DNA repair and cell cycle interactions in radiation sensitization by the topoisomerase II poison etoposide.

The interactions between ionizing radiation and etoposide were probed using asynchronous growing V-79 fibroblasts. Synergistic cell kill was observed as gamma-rays were applied prior to or concomitantly with the drug. Three major determinants of enhanced cytotoxicity in combined treatment were identified. The kinetic analysis of radiation recovery bore evidence of two repair interaction mechanisms. First, rapidly repairable radiation-induced DNA damage was fixed into lethal lesions by etoposide, thus giving rise to marked supra-additive interaction under concomitant radiation-drug exposure.
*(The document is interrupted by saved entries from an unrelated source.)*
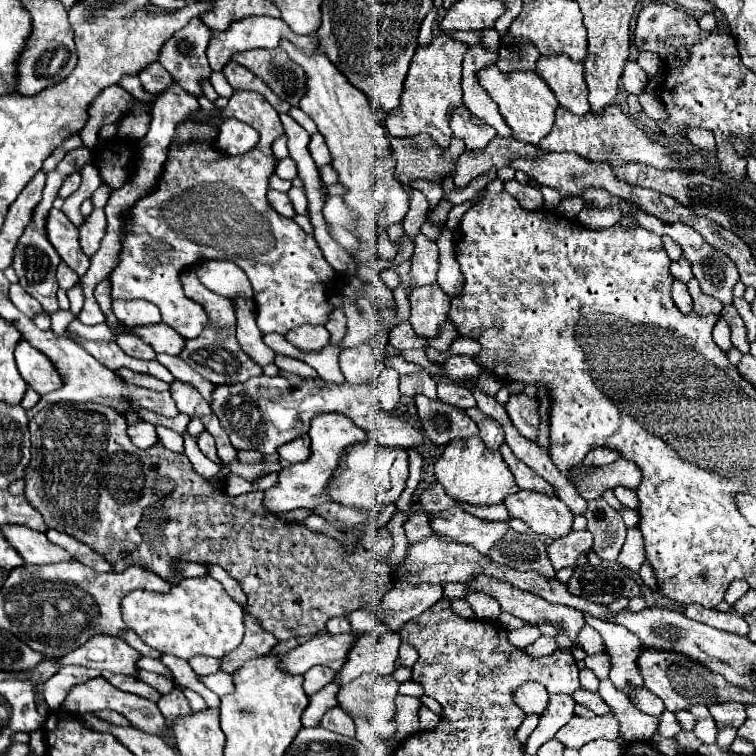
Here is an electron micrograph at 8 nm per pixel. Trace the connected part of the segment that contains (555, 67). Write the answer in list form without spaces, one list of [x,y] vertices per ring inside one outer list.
[[[548,55],[538,61],[538,75],[548,83],[562,107],[576,115],[590,111],[582,63],[564,55]]]

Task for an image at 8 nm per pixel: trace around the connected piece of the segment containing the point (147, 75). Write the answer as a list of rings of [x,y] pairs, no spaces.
[[[158,62],[150,64],[138,77],[148,93],[162,93],[162,89],[168,89],[168,85],[172,85],[171,75]]]

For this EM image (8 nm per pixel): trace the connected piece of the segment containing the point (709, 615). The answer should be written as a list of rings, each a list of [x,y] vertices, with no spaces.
[[[688,605],[684,609],[684,615],[688,619],[712,625],[712,627],[728,631],[728,633],[736,633],[736,635],[746,635],[748,633],[748,623],[744,621],[742,615],[732,613],[732,609],[728,613],[722,613],[718,609],[706,609],[702,605]]]

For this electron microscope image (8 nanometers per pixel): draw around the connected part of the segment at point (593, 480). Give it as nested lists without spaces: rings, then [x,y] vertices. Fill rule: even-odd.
[[[618,459],[612,465],[606,465],[604,469],[588,469],[586,475],[580,475],[578,481],[574,481],[576,491],[586,499],[602,499],[602,493],[606,489],[618,487],[618,485],[638,485],[640,483],[640,469],[626,459]]]

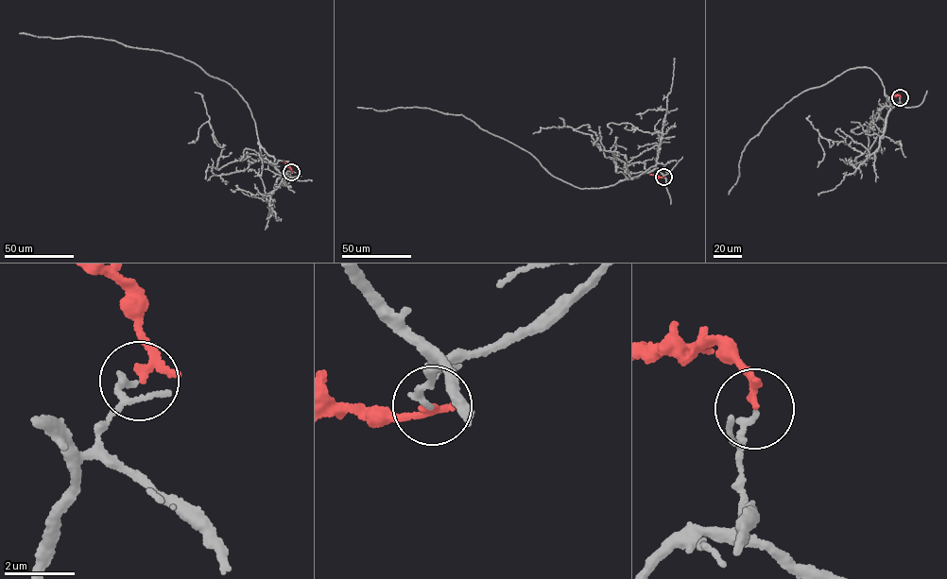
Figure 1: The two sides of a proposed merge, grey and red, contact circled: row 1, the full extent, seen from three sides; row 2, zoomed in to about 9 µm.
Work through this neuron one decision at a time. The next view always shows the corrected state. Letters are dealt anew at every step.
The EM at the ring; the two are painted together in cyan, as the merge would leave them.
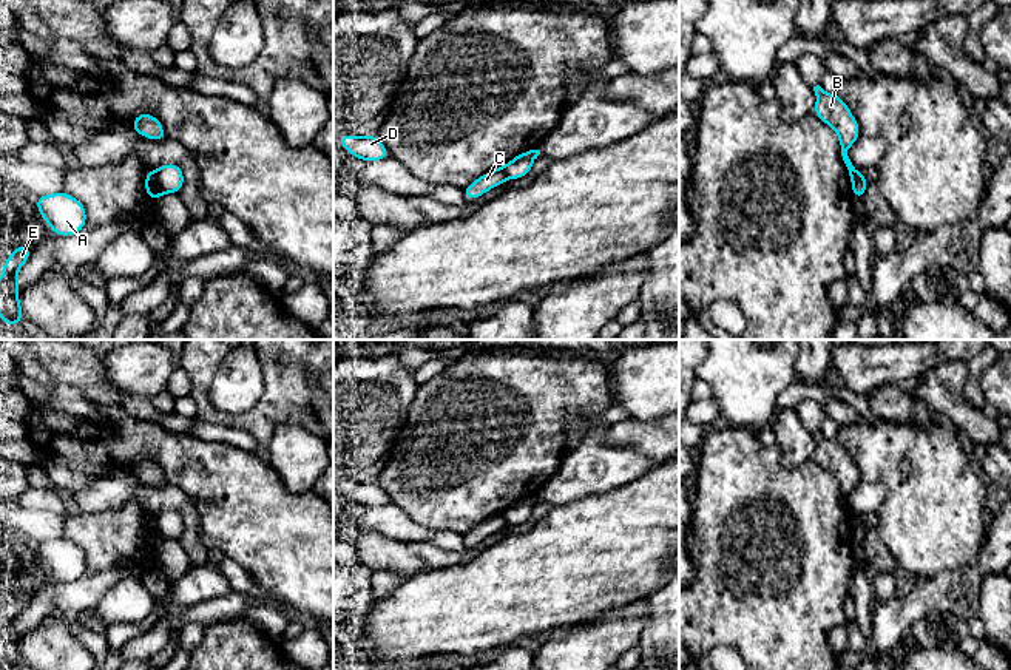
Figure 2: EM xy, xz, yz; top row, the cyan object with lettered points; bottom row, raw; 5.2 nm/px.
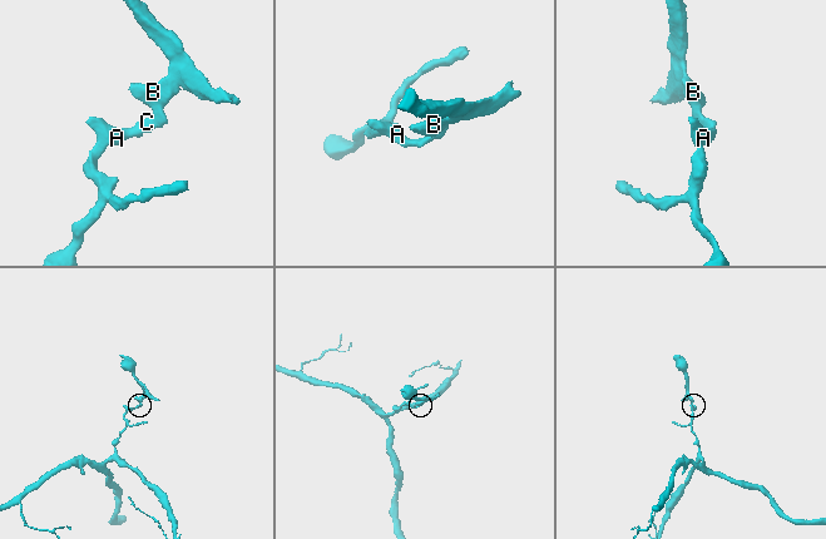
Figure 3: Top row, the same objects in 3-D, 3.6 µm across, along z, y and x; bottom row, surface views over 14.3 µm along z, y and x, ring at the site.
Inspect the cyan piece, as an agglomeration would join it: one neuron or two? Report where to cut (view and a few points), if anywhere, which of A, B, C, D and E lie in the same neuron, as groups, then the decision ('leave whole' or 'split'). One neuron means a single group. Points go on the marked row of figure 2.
xy (155, 170), (164, 192) | A C D E / B | split

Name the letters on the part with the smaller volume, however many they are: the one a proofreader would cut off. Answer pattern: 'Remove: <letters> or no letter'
Remove: B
Second, cells arrested in G2 phase following radiation proved hypersensitive to the cytotoxic effect of etoposide. It is proposed that either topoisomerase II alpha is closely involved in some rapid DNA repair pathway operating during all phases of the cell cycle, and even further involved in DNA repair acting within the radiation-induced G2 block, or that the lesions induced by etoposide are able to impair these processes. The shoulder of the radiation survival curve was abolished as gamma-rays and drug were applied at 1-h intervals. This effect, corresponding to mode II additivity from isobologram determinations, appeared to be correlated with a differential sensitivity of the various phases of the cell cycle to drug and radiation.